Interannual Changes of the Stratospheric Circulation: Relationship to Ozone and Tropospheric Structure

Abstract

Interannual changes of stratospheric dynamical structure and ozone are explored in observed variations over the Northern Hemisphere during the 1980s and 1990s. Changes of dynamical structure are consistent with a strengthening and weakening of the residual mean circulation of the stratosphere. It varies with the Eliassen–Palm (E–P) flux transmitted upward from the troposphere and, to a lesser degree, with the quasi-biennial oscillation (QBO). These two influences alone account for almost all of the interannual variance of wintertime temperature over the two decades, even during unusually cold winters. Stratospheric changes operating coherently with anomalous forcing of the residual circulation are coupled to changes of tropospheric wave structure. Those changes of dynamical structure share major features with the Arctic Oscillation. Both involve an amplification of the ridge over the North Pacific and an expansion of the North Atlantic storm track. Changes of tropospheric wave structure lead to a temperature signature of anomalous downwelling in the Arctic stratosphere. Accompanying it at a lower latitude is a temperature signature of anomalous upwelling. That compensating change operates coherently but out of phase with the temperature change over the Arctic. However, it is an order of magnitude smaller, making it difficult to isolate in individual years or in small systematic changes that characterize trends. Interannual changes of dynamical structure are mirrored by changes of total ozone. Like temperature, ozone changes are large at high latitudes. They are accompanied at lower latitudes by coherent changes of opposite sign.
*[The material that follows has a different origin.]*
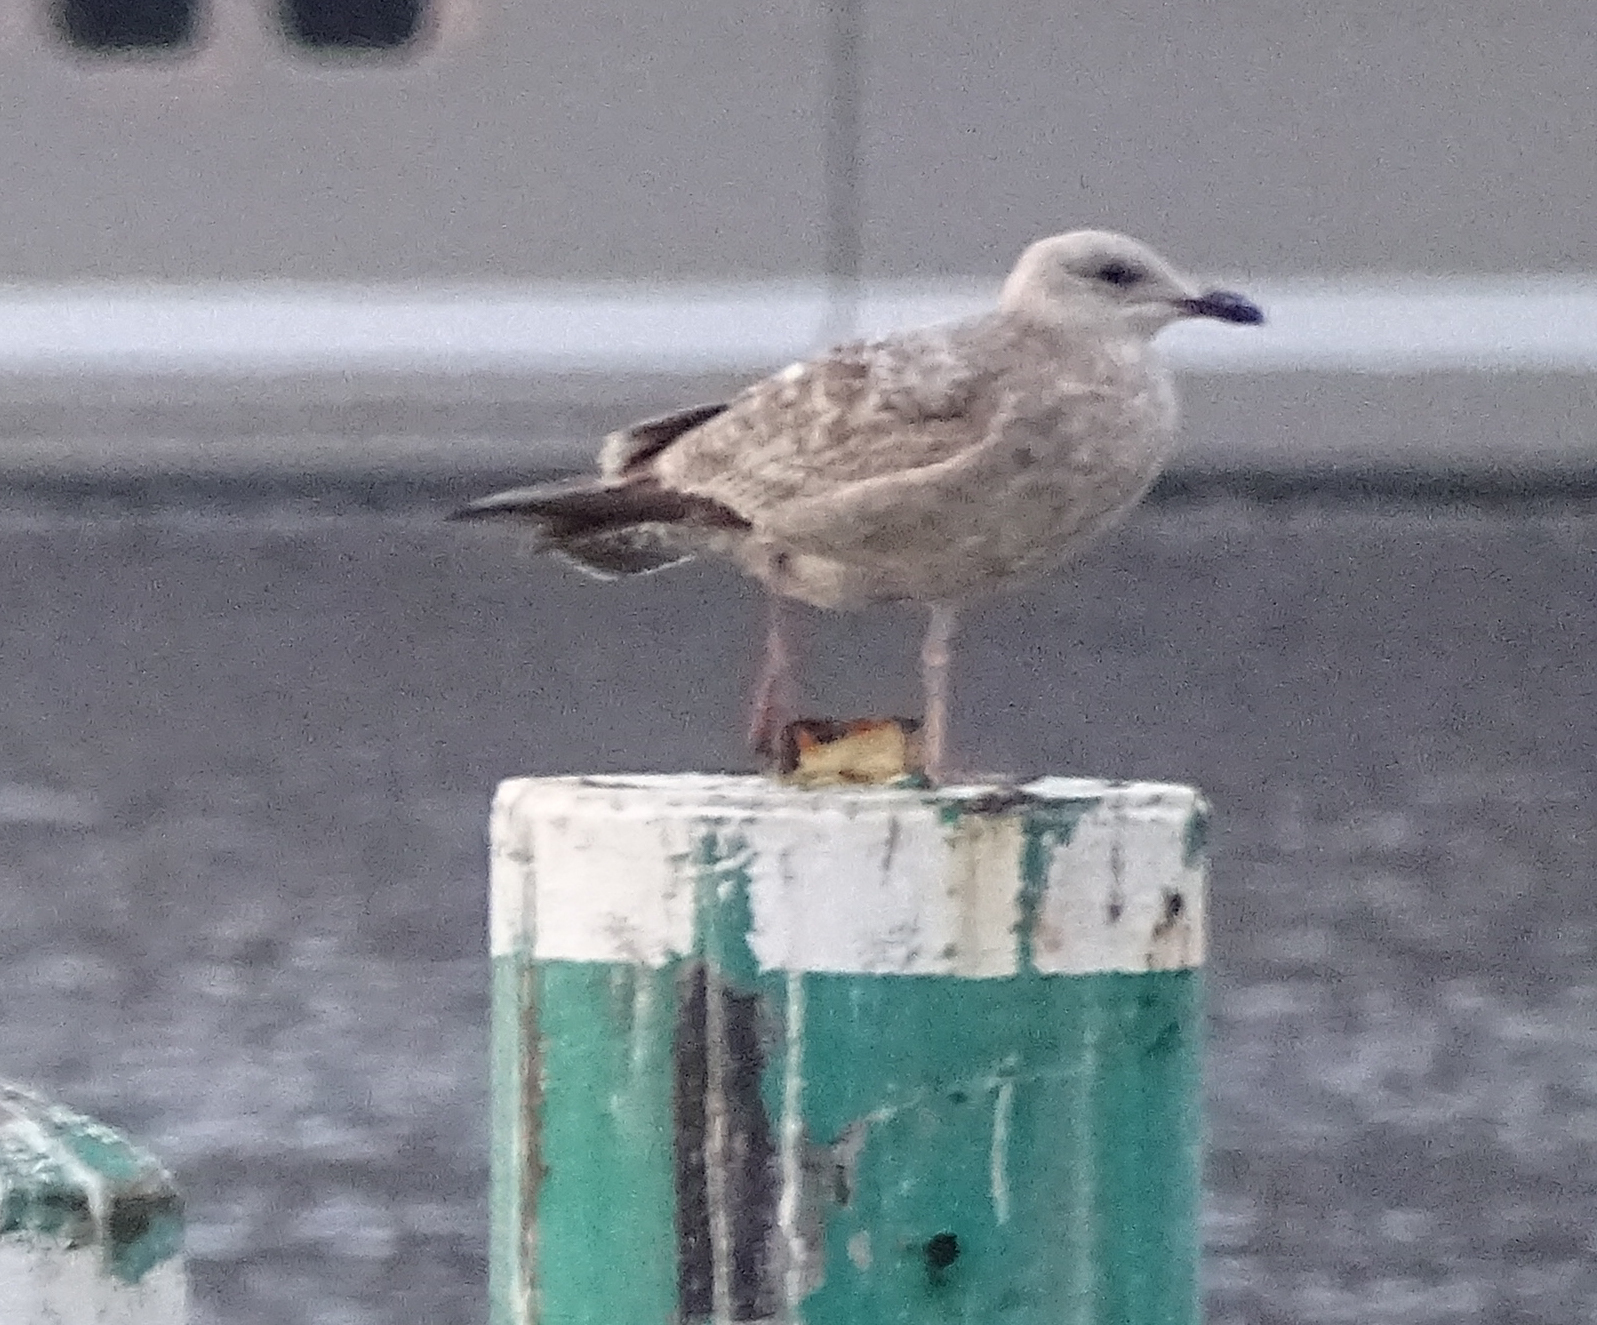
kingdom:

Those compensating changes, however, are an order of magnitude smaller—like temperature. Ozone changes operating coherently with anomalous forcing of the residual circulation track observed changes. They account for most of the interannual variance. What remains (about 20%) is largely accounted for by changes of the photochemical environment, associated with volcanic perturbations of aerosol and increasing chlorine. The close relationship between these changes and observed ozone is robust: It is obeyed even during years of unusually low ozone. Total ozone then deviates substantially from climatological-mean levels. However, it remains broadly consistent with the relationship deduced from the overall population of years.